== ENTRIES PROVIDED
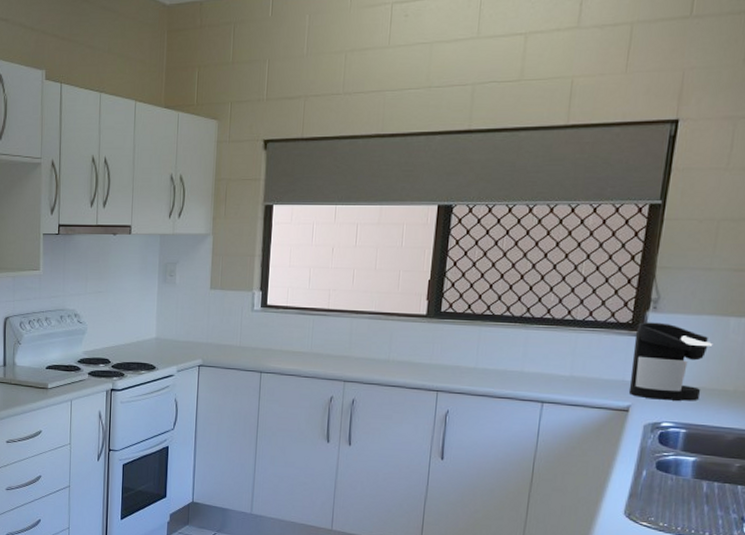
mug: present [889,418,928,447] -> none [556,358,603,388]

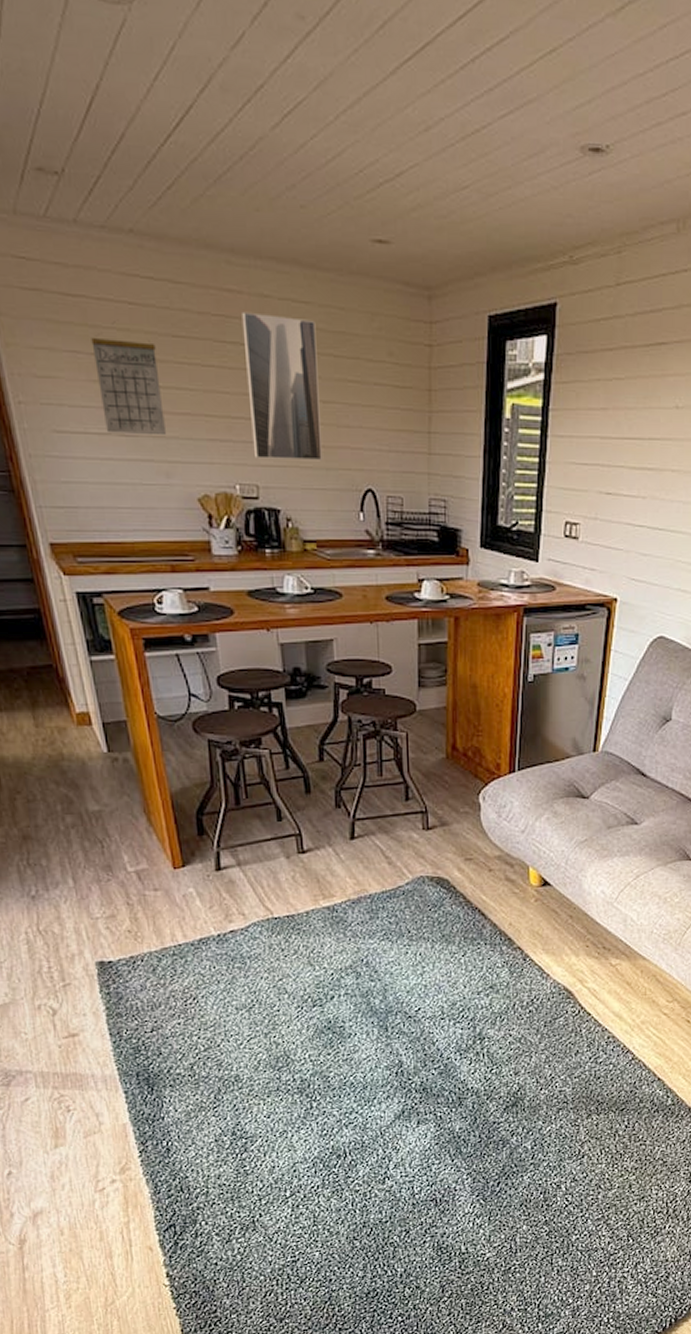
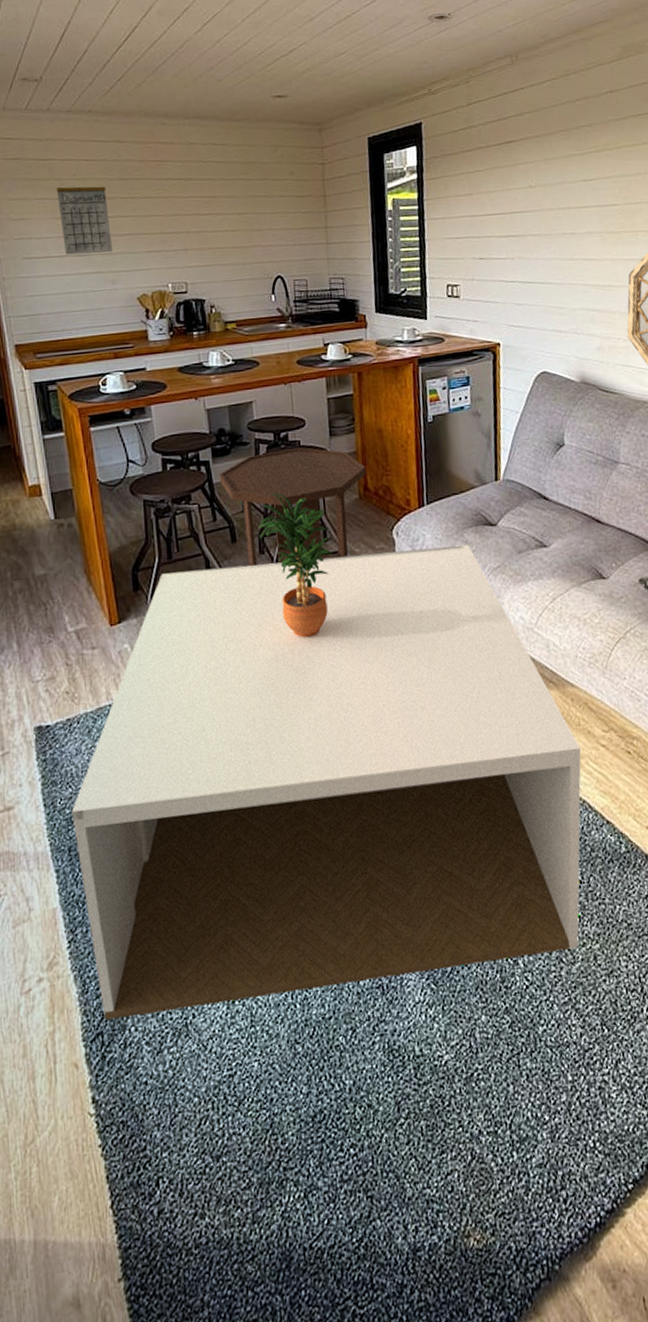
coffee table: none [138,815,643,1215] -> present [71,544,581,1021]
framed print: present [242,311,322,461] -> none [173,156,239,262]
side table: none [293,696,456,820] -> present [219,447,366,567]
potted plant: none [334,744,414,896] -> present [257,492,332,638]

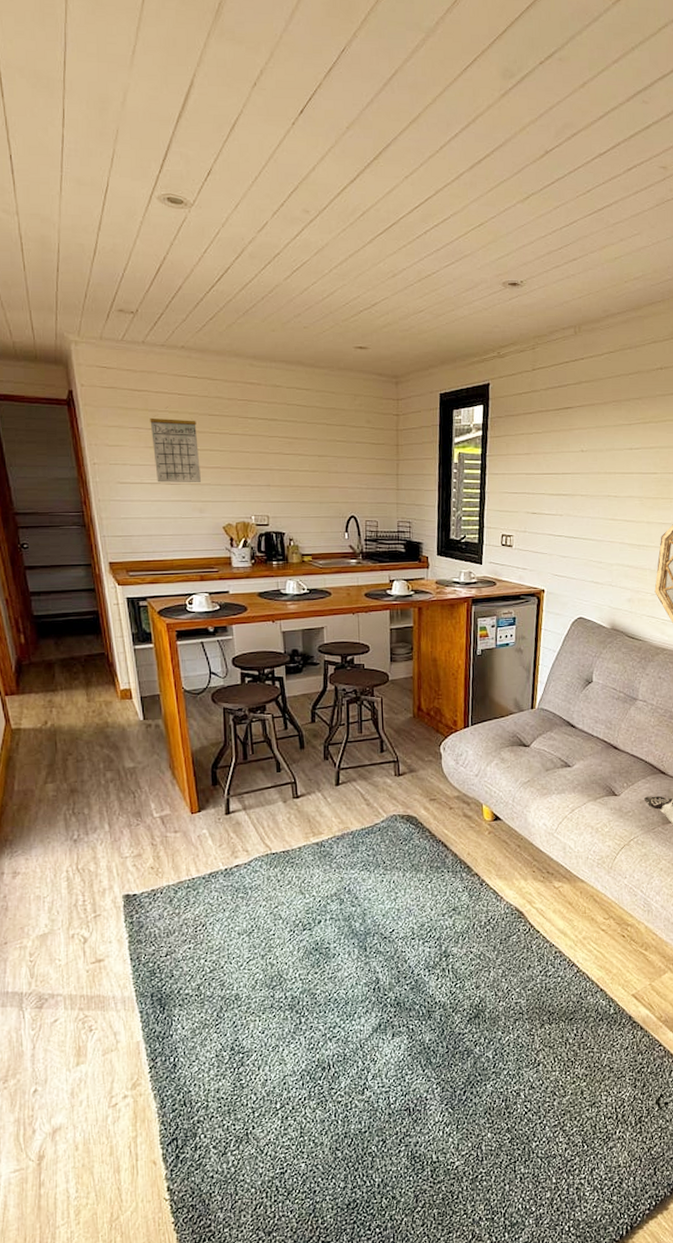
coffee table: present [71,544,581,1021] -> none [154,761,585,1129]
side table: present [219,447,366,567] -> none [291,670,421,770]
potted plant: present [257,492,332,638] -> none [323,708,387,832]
====
* **ACTIVITY**: Across the records above, return every line that contains the word "potted".

* **RESULT OF THIS TASK**:
potted plant: none [334,744,414,896] -> present [257,492,332,638]
potted plant: present [257,492,332,638] -> none [323,708,387,832]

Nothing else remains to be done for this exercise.